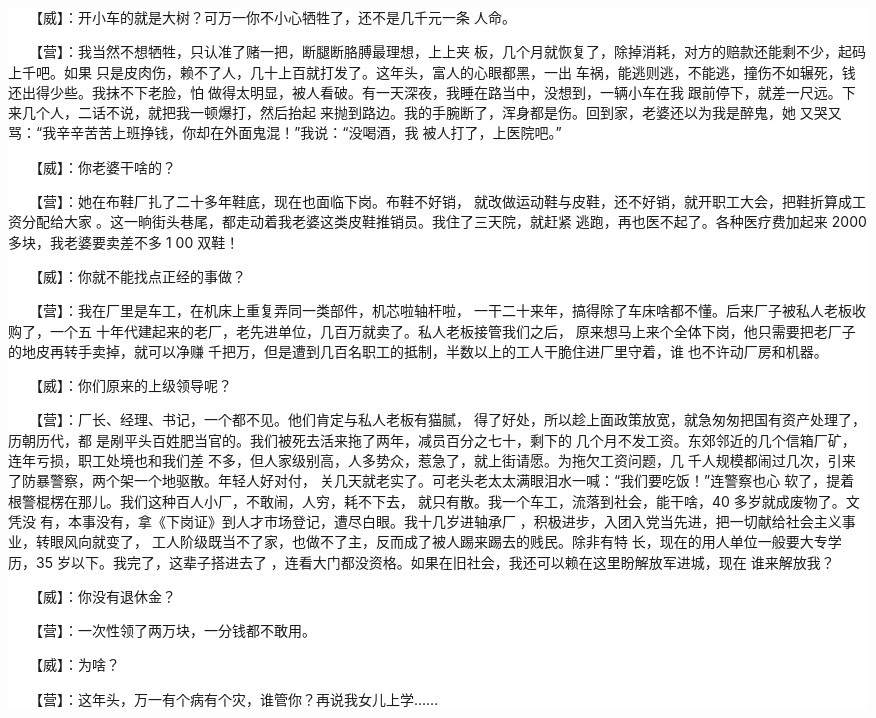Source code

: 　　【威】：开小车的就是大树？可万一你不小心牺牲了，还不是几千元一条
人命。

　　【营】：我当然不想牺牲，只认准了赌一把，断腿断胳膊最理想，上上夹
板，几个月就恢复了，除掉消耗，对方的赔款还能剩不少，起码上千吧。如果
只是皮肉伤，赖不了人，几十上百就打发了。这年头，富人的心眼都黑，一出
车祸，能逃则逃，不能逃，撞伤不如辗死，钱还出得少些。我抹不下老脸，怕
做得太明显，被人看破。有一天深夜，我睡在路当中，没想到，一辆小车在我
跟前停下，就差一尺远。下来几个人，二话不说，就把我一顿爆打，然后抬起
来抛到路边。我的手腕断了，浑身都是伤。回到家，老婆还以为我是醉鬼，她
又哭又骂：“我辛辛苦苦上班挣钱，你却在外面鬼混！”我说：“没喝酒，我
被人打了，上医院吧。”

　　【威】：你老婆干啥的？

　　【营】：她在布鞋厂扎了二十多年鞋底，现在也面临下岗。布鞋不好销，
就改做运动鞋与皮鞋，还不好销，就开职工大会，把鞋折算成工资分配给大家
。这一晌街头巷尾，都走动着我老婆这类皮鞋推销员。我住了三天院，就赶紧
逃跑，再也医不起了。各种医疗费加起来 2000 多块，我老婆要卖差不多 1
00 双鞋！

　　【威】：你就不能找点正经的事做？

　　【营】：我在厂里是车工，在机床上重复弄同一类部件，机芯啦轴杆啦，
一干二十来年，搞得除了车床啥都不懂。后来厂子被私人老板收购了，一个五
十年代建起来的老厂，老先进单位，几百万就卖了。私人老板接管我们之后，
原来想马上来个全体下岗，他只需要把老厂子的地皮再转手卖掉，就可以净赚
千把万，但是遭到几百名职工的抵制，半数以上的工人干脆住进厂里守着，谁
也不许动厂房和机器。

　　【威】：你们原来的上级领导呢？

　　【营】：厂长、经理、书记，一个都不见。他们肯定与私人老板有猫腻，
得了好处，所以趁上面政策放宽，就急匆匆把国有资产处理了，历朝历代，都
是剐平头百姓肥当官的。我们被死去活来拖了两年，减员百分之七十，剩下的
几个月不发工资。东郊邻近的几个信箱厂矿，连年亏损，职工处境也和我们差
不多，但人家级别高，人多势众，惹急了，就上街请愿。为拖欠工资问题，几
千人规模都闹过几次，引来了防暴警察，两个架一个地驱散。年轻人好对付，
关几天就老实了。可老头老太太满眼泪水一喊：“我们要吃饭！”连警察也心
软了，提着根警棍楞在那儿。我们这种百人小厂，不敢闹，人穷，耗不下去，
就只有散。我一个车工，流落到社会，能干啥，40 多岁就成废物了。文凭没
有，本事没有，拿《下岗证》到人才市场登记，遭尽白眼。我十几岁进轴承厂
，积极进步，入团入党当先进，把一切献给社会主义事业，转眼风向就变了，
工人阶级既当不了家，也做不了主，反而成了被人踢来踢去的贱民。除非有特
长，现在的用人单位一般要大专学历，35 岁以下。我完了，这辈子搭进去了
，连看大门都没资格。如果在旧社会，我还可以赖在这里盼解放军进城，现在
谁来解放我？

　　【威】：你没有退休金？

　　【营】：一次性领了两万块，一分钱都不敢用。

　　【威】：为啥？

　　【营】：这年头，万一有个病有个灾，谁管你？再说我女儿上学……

• • •

> Task brief:
Starting with the line that contains "原来想马上来个全体下岗，他只需要把老厂子的地皮再转手卖掉，就可以净赚", copy each line through the end of the data exactly, and leave out all earlier lines.

> Response to the task:
原来想马上来个全体下岗，他只需要把老厂子的地皮再转手卖掉，就可以净赚
千把万，但是遭到几百名职工的抵制，半数以上的工人干脆住进厂里守着，谁
也不许动厂房和机器。

　　【威】：你们原来的上级领导呢？

　　【营】：厂长、经理、书记，一个都不见。他们肯定与私人老板有猫腻，
得了好处，所以趁上面政策放宽，就急匆匆把国有资产处理了，历朝历代，都
是剐平头百姓肥当官的。我们被死去活来拖了两年，减员百分之七十，剩下的
几个月不发工资。东郊邻近的几个信箱厂矿，连年亏损，职工处境也和我们差
不多，但人家级别高，人多势众，惹急了，就上街请愿。为拖欠工资问题，几
千人规模都闹过几次，引来了防暴警察，两个架一个地驱散。年轻人好对付，
关几天就老实了。可老头老太太满眼泪水一喊：“我们要吃饭！”连警察也心
软了，提着根警棍楞在那儿。我们这种百人小厂，不敢闹，人穷，耗不下去，
就只有散。我一个车工，流落到社会，能干啥，40 多岁就成废物了。文凭没
有，本事没有，拿《下岗证》到人才市场登记，遭尽白眼。我十几岁进轴承厂
，积极进步，入团入党当先进，把一切献给社会主义事业，转眼风向就变了，
工人阶级既当不了家，也做不了主，反而成了被人踢来踢去的贱民。除非有特
长，现在的用人单位一般要大专学历，35 岁以下。我完了，这辈子搭进去了
，连看大门都没资格。如果在旧社会，我还可以赖在这里盼解放军进城，现在
谁来解放我？

　　【威】：你没有退休金？

　　【营】：一次性领了两万块，一分钱都不敢用。

　　【威】：为啥？

　　【营】：这年头，万一有个病有个灾，谁管你？再说我女儿上学……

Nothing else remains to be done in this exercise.